America’s vast and beautiful national parks stand among the resources the incoming administration plans to sell off to vampires in the drilling and mining industries. The National Endowment for the Arts and the National Endowment for the Humanities lie across the chopping block, as well, according to reports on Thursday. Trump may even stop measuring climate change data, the better to support the self-serving denialist posturing of his cabinet, a bottomless pit of capitalist ghouls.
The mobbed-up game show host Donald Trump, whose sole accomplishment in American politics so far is propagating a minor but curiously effective libel against his predecessor, has assumed the highest office in the nation on earth with the largest military and the most bountiful economy in human history. And he has control over methods of killing ranging from a remote-controlled flying robot called a Reaper, which can blow up a wedding party on a moment’s notice, to the B83 nuclear bomb, which can turn Manhattan into hot glass with fallout that reaches Boston and cancer clusters that extend tentacles down generations.
For the American left and the American liberal establishment, reflection beyond the endless recriminations that dog discussion of the spent political season seems necessary. Why can’t the left find a toehold in national policy? Why can’t liberals shake their characterization from both leftists and conservatives as out-of-touch elitists, and why does that characterization concern them so?
Part of it simply has to do with the hard sell of the American dream, I suspect. As successive administrations from Ronald Reagan forward eroded freedoms, many of us always assumed a guarantee that power would be used wisely, if not always in ways with which we agreed, even as the power itself rapidly accrued to a very few at the expense of the masses who willingly gave it to them. It was never anything but a laughably empty promise, if it was a promise at all, and not an easily exploited misunderstanding.
The truth is that we have rotted from the bottom up, and that our fear and sorrow over what we will lose obscures the mourning we shamefully neglected over what he have already lost. Overhanging this dreadful hour are truths about the American public that ought to have upset and disturbed us during times of greater peace: Huge swaths of the country are held captive to opioid addiction. Huger swaths still are in thrall to corporations more powerful than most governments, forced to compete with other workers for subsistence, to work until they die without hope of respite, to go without healthcare or in many cases bathroom breaks. Many of these people are in the country without documentation; against them, fears of deportation and sundered family bonds are wielded like clubs.

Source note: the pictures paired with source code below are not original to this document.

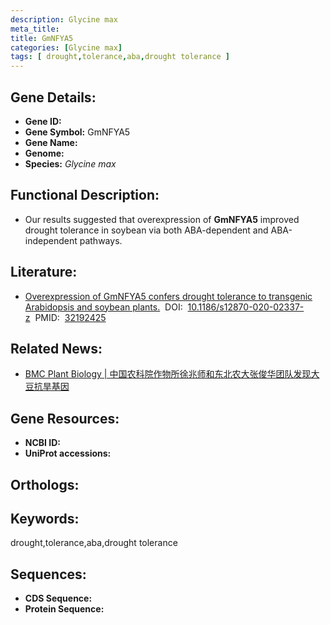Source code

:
 ```yaml
---
description: Glycine max
meta_title:
title: GmNFYA5
categories: [Glycine max]
tags: [ drought,tolerance,aba,drought tolerance ]
---
```


## Gene Details:
- **Gene ID:**	[]()
- **Gene Symbol:** GmNFYA5
- **Gene Name:** 
- **Genome:** []()
- **Species:** *Glycine max*

## Functional Description:
   - Our results suggested that overexpression of **GmNFYA5** improved drought tolerance in soybean via both ABA-dependent and ABA-independent pathways.

## Literature:
   - [Overexpression of GmNFYA5 confers drought tolerance to transgenic Arabidopsis and soybean plants.]( https://bmcplantbiol.biomedcentral.com/articles/10.1186/s12870-020-02337-z#Sec29)&nbsp;&nbsp;DOI:&nbsp;&nbsp;[10.1186/s12870-020-02337-z](https://bmcplantbiol.biomedcentral.com/articles/10.1186/s12870-020-02337-z#Sec29)&nbsp;&nbsp;PMID:&nbsp;&nbsp;[32192425](https://pubmed.ncbi.nlm.nih.gov/32192425/)

## Related News:
   - [BMC Plant Biology | 中国农科院作物所徐兆师和东北农大张俊华团队发现大豆抗旱基因](https://mp.weixin.qq.com/s?__biz=Mzg3MDEwNDEyMg==&mid=2247487812&idx=7&sn=1a652e3ad6885758cf2958987db3e062&chksm=ce93bc11f9e43507ce33d120ac492c3ff91266b232f4ea9a0f6c0b37ad7165581aa622800cf5&scene=27#wechat_redirect)

## Gene Resources:
- **NCBI ID:** [](https://www.ncbi.nlm.nih.gov/gene/?term=)
- **UniProt accessions:** [](https://www.uniprot.org/uniprotkb//entry)

## Orthologs:

## Keywords:
drought,tolerance,aba,drought tolerance

## Sequences:
- **CDS Sequence:**
- **Protein Sequence:**
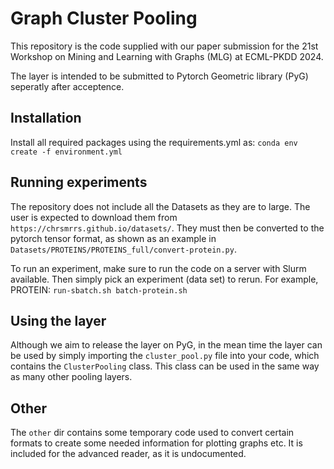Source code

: # Graph Cluster Pooling

This repository is the code supplied with our paper submission for the 21st Workshop on Mining and Learning with Graphs (MLG) at ECML-PKDD 2024.

The layer is intended to be submitted to Pytorch Geometric library (PyG) seperatly after acceptence.

## Installation

Install all required packages using the requirements.yml as:
```conda env create -f environment.yml```


## Running experiments

The repository does not include all the Datasets as they are to large. The user is expected to download them from ``https://chrsmrrs.github.io/datasets/``. They must then be converted to the pytorch tensor format, as shown as an example in ``Datasets/PROTEINS/PROTEINS_full/convert-protein.py``.

To run an experiment, make sure to run the code on a server with Slurm available. Then simply pick an experiment (data set) to rerun. For example, PROTEIN:
```run-sbatch.sh batch-protein.sh```

## Using the layer

Although we aim to release the layer on PyG, in the mean time the layer can be used by simply importing the ```cluster_pool.py``` file into your code, which contains the ```ClusterPooling``` class. This class can be used in the same way as many other pooling layers.


## Other
The ```other``` dir contains some temporary code used to convert certain formats to create some needed information for plotting graphs etc. It is included for the advanced reader, as it is undocumented.
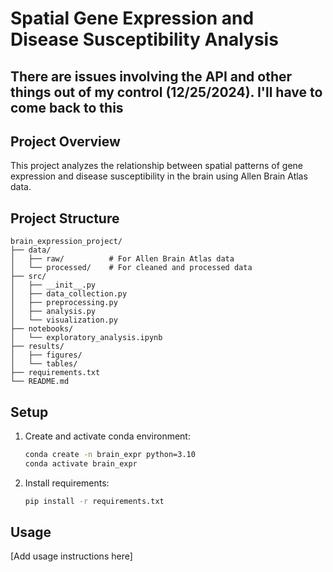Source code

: # Spatial Gene Expression and Disease Susceptibility Analysis

## There are issues involving the API and other things out of my control (12/25/2024). I'll have to come back to this
## Project Overview
This project analyzes the relationship between spatial patterns of gene expression and disease susceptibility in the brain using Allen Brain Atlas data.

## Project Structure
```
brain_expression_project/
├── data/
│   ├── raw/          # For Allen Brain Atlas data
│   └── processed/    # For cleaned and processed data
├── src/
│   ├── __init__.py
│   ├── data_collection.py
│   ├── preprocessing.py
│   ├── analysis.py
│   └── visualization.py
├── notebooks/
│   └── exploratory_analysis.ipynb
├── results/
│   ├── figures/
│   └── tables/
├── requirements.txt
└── README.md
```

## Setup
1. Create and activate conda environment:
   ```bash
   conda create -n brain_expr python=3.10
   conda activate brain_expr
   ```

2. Install requirements:
   ```bash
   pip install -r requirements.txt
   ```

## Usage
[Add usage instructions here]
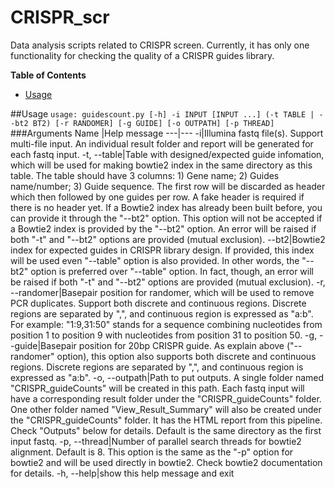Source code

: # CRISPR_scr
Data analysis scripts related to CRISPR screen. Currently, it has only one functionality for checking the quality of a CRISPR guides library.

**Table of Contents**
- [Usage](#user-content-usage)

##Usage
`usage: guidescount.py [-h] -i INPUT [INPUT ...] (-t TABLE | --bt2 BT2) [-r RANDOMER] [-g GUIDE] [-o OUTPATH] [-p THREAD]`
###Arguments
   Name   |Help message
---|---
-i|Illumina fastq file(s). Support multi-file input. An individual result folder and report will be generated for each fastq input.
-t, --table|Table with designed/expected guide infomation, which will be used for making bowtie2 index in the same directory as this table. The table should have 3 columns: 1) Gene name; 2) Guides name/number; 3) Guide sequence. The first row will be discarded as header which then followed by one guides per row. A fake header is required if there is no header yet. If a Bowtie2 index has already been built before, you can provide it through the "--bt2" option. This option will not be accepted if a Bowtie2 index is provided by the "--bt2" option. An error will be raised if both "-t" and "--bt2" options are provided (mutual exclusion).
--bt2|Bowtie2 index for expected guides in CRISPR library design. If provided, this index will be used even "--table" option is also provided. In other words, the "--bt2" option is preferred over "--table" option. In fact, though, an error will be raised if both "-t" and "--bt2" options are provided (mutual exclusion).
-r, --randomer|Basepair position for randomer, which will be used to remove PCR duplicates. Support both discrete and continuous regions. Discrete regions are separated by ",", and continuous region is expressed as "a:b". For example: "1:9,31:50" stands for a sequence combining nucleotides from position 1 to position 9 with nucleotides from position 31 to position 50.
-g, --guide|Basepair position for 20bp CRISPR guide. As explain above ("--randomer" option), this option also supports both discrete and continuous regions. Discrete regions are separated by ",", and continuous region is expressed as "a:b".
-o, --outpath|Path to put outputs. A single folder named "CRISPR\_guideCounts" will be created in this path. Each fastq input will have a corresponding result folder under the "CRISPR\_guideCounts" folder. One other folder named "View\_Result\_Summary" will also be created under the "CRISPR_guideCounts" folder. It has the HTML report from this pipeline. Check "Outputs" below for details. Default is the same directory as the first input fastq.
-p, --thread|Number of parallel search threads for bowtie2 alignment. Default is 8. This option is the same as the "-p" option for bowtie2 and will be used directly in bowtie2. Check bowtie2 documentation for details.
-h, --help|show this help message and exit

Our workforce is immiserated; our labor force participation drops even as our officials tout economic improvement. The people in this mass are carefully kept from adequate representation: through the refusal of Puerto Rican congressional seats; through identification laws in crucial swing states designed to suppress the votes of black people, who are disproportionately represented in our underclass; through the electoral college, founded in slavery for slavery’s preservation.
WEB DuBois put it best in a header to a section on the white worker in his essay on the reconstruction: “[F]locking here from all the world the white workers competed with black slaves, with new floods of foreigners, and with growing exploitation, until they fought slavery to save democracy and then lost democracy in a new and vaster slavery,” DuBois writes. It is that vaster slavery that now, finally, may threaten without fear of answer the symbols of the great lie of the American Dream kept carefully intact so as to prevent us from fearing the tightening of our chains.

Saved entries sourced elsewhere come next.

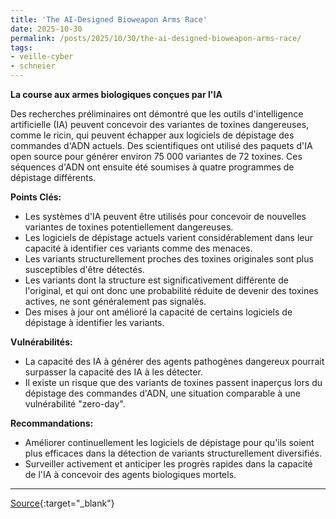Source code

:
```yaml
---
title: 'The AI-Designed Bioweapon Arms Race'
date: 2025-10-30
permalink: /posts/2025/10/30/the-ai-designed-bioweapon-arms-race/
tags:
- veille-cyber
- schneier
---
```

**La course aux armes biologiques conçues par l'IA**

Des recherches préliminaires ont démontré que les outils d'intelligence artificielle (IA) peuvent concevoir des variantes de toxines dangereuses, comme le ricin, qui peuvent échapper aux logiciels de dépistage des commandes d'ADN actuels. Des scientifiques ont utilisé des paquets d'IA open source pour générer environ 75 000 variantes de 72 toxines. Ces séquences d'ADN ont ensuite été soumises à quatre programmes de dépistage différents.

**Points Clés:**

*   Les systèmes d'IA peuvent être utilisés pour concevoir de nouvelles variantes de toxines potentiellement dangereuses.
*   Les logiciels de dépistage actuels varient considérablement dans leur capacité à identifier ces variants comme des menaces.
*   Les variants structurellement proches des toxines originales sont plus susceptibles d'être détectés.
*   Les variants dont la structure est significativement différente de l'original, et qui ont donc une probabilité réduite de devenir des toxines actives, ne sont généralement pas signalés.
*   Des mises à jour ont amélioré la capacité de certains logiciels de dépistage à identifier les variants.

**Vulnérabilités:**

*   La capacité des IA à générer des agents pathogènes dangereux pourrait surpasser la capacité des IA à les détecter.
*   Il existe un risque que des variants de toxines passent inaperçus lors du dépistage des commandes d'ADN, une situation comparable à une vulnérabilité "zero-day".

**Recommandations:**

*   Améliorer continuellement les logiciels de dépistage pour qu'ils soient plus efficaces dans la détection de variants structurellement diversifiés.
*   Surveiller activement et anticiper les progrès rapides dans la capacité de l'IA à concevoir des agents biologiques mortels.

---
[Source](https://www.schneier.com/blog/archives/2025/10/the-ai-designed-bioweapon-arms-race.html){:target="_blank"}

We are a nation that rallies around signs and wonders as naturally as breathing; that is our strength. But it is not the symbols that give us strength – it is the rally. Divided, set against one another, eager to believe any whispered lie about the foreigner who forms the bedrock of this nation of persecuted expatriates, we are united only in name, and perhaps by the dream of a prosperity that ends at our doorstep, available to and achievable by us, and only us, to be extended to our neighbor at our sole discretion.
And yet the well of sadness is still bottomless; and yet the wealth of culture and invention, of happiness and opportunity still seem such sudden and immediate losses. It is evidence, I think, of a failing on the part of so many, including myself, to see our neighbor’s misery and respond to it with compassion and bold action, rather than with bromides about America’s greatness, past or present. If Trump’s supporters glory in that sadness, perhaps they are right to do so, however wrong they are to believe in some utopian past and however disappointed, angry, and unwilling to accept the blame they deserve they are destined to be in the destruction inevitable in our future.
At your heart, you were lies, but I loved you so much!